Covid vaccines do have side effects but the benefits undoubtedly outweigh the risks

It’s a long time since I was involved in new drug development, and the constant vigilance required to keep abreast of, and to report, side effects of drugs.

The reality is that, meticulous as your clinical trial might be, the final testing ground for any drug is when it’s being used in large numbers of patients, which is too large to include in any trial.

Once millions are taking a drug, rare side effects may emerge which couldn’t have been spotted in the trial.

It wasn’t uncommon for me to be approached by the UK drug regulator to say whether a new side effect could be attributed to one of my drugs.

Then began a detailed, logical, meticulous investigation of the side effect and the drug itself.

It’s worth remembering that some medical conditions are common and are bound to occur while someone is taking a commonly used drug.

The appearance of a side effect can ­therefore be, and often is, coincidental.

Now, in the case of the AstraZeneca vaccine – where 17 million people have been vaccinated – there’s the strong possibility that coincidence plays a large part in the incidence of a suspected side effect like blood clots.

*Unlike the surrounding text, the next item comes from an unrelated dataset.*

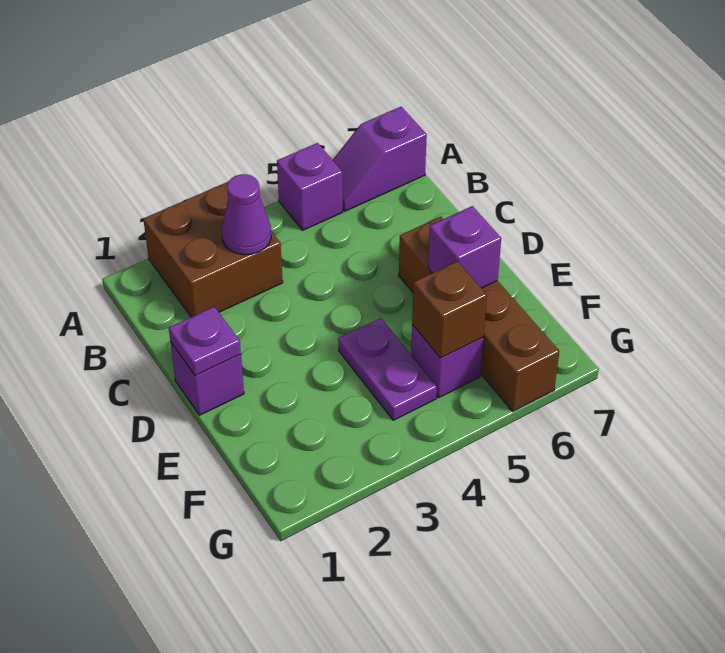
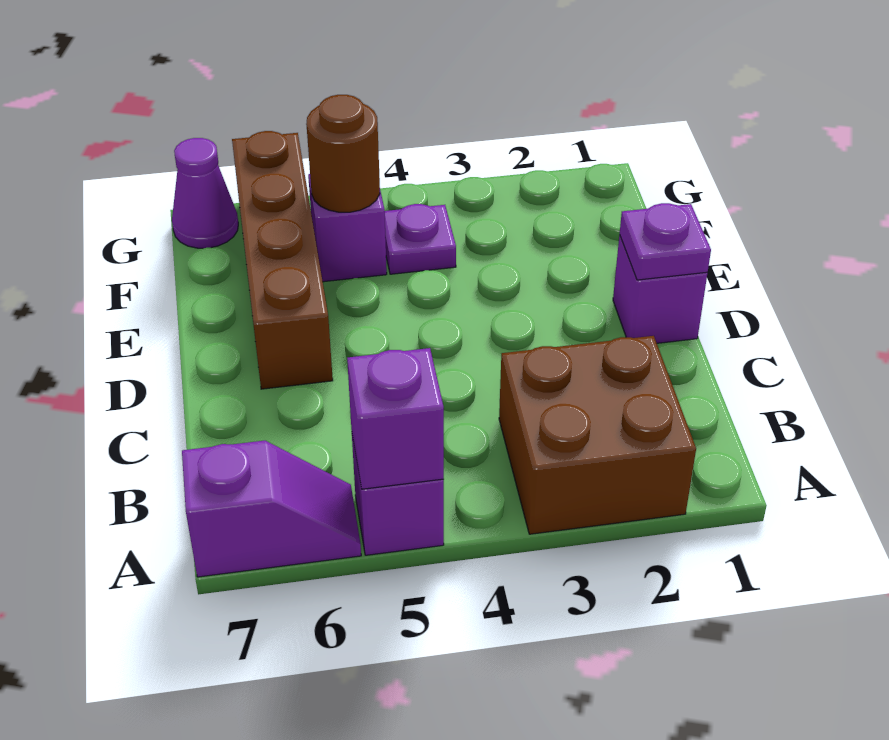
purple 1x1 cone [222,174,271,255] -> purple 1x1 cone moved to [172,138,238,248]
purple 1x2 plate [338,318,437,420] -> purple 1x1 plate [385,204,456,274]
purple 1x1 brick [428,206,501,288] -> purple 1x1 brick moved to [347,348,444,489]
brown 1x1 brick [412,261,487,358] -> brown 1x1 round brick [306,95,380,212]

The kneejerk response of 17 countries including Norway, Germany and France have no place in the rational analysis of apparent side effects that may not be a result of vaccination.

Especially when the number of events is no higher than would be expected by chance when the jabs are give to millions of people – or the number occurring naturally in an unvaccinated population.

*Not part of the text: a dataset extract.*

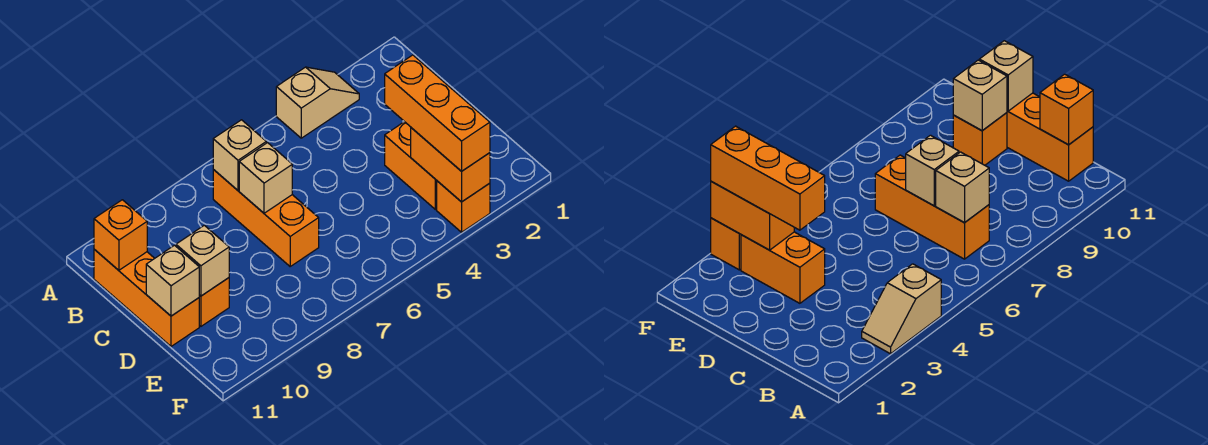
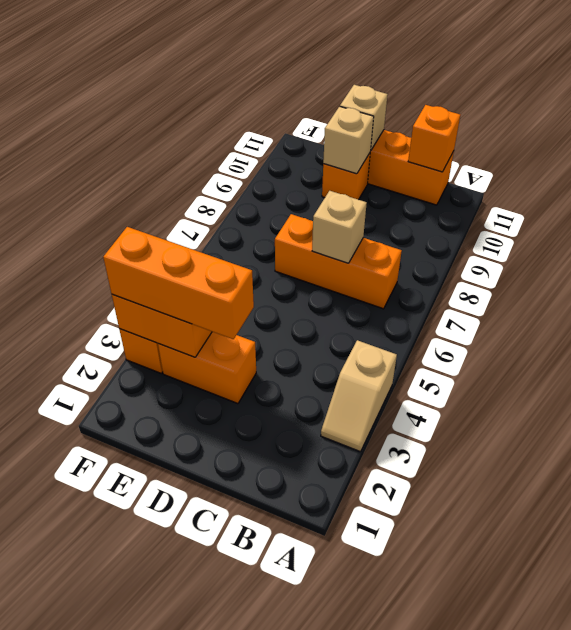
tan 1x1 brick [213,120,266,190] -> none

It seems to me the overreaction of countries to suspend vaccination has overlooked a serious side effect of such an act – killing the people who’d ­otherwise be protected from Covid.

It also ignores the risk/benefit balance that a doctor considers many times a day when prescribing any drug.

All drugs, including vaccines, have side effects. But do the benefits outweigh the risks? In this case undoubtedly, yes.

And the UK and the World Health Organisation regulators, plus the EU’s European Medicines Agency, have said the same.

The truth of the matter is that rare lethal side effects shouldn’t rule out vaccines.

The benefits are too great. And we’re dealing with a pandemic which, if not brought to heel by our most powerful tool, vaccines, will rage on around the world.

This overreaction can have the dangerous fallout of increasing public suspicion of vaccines, governments, doctors and pharma, and inevitable knock-on effect of vaccine hesitancy.

We must act transparently and swiftly to allay fears about extremely rare serious events which are rarely due to vaccines, or, as I remember, to drugs.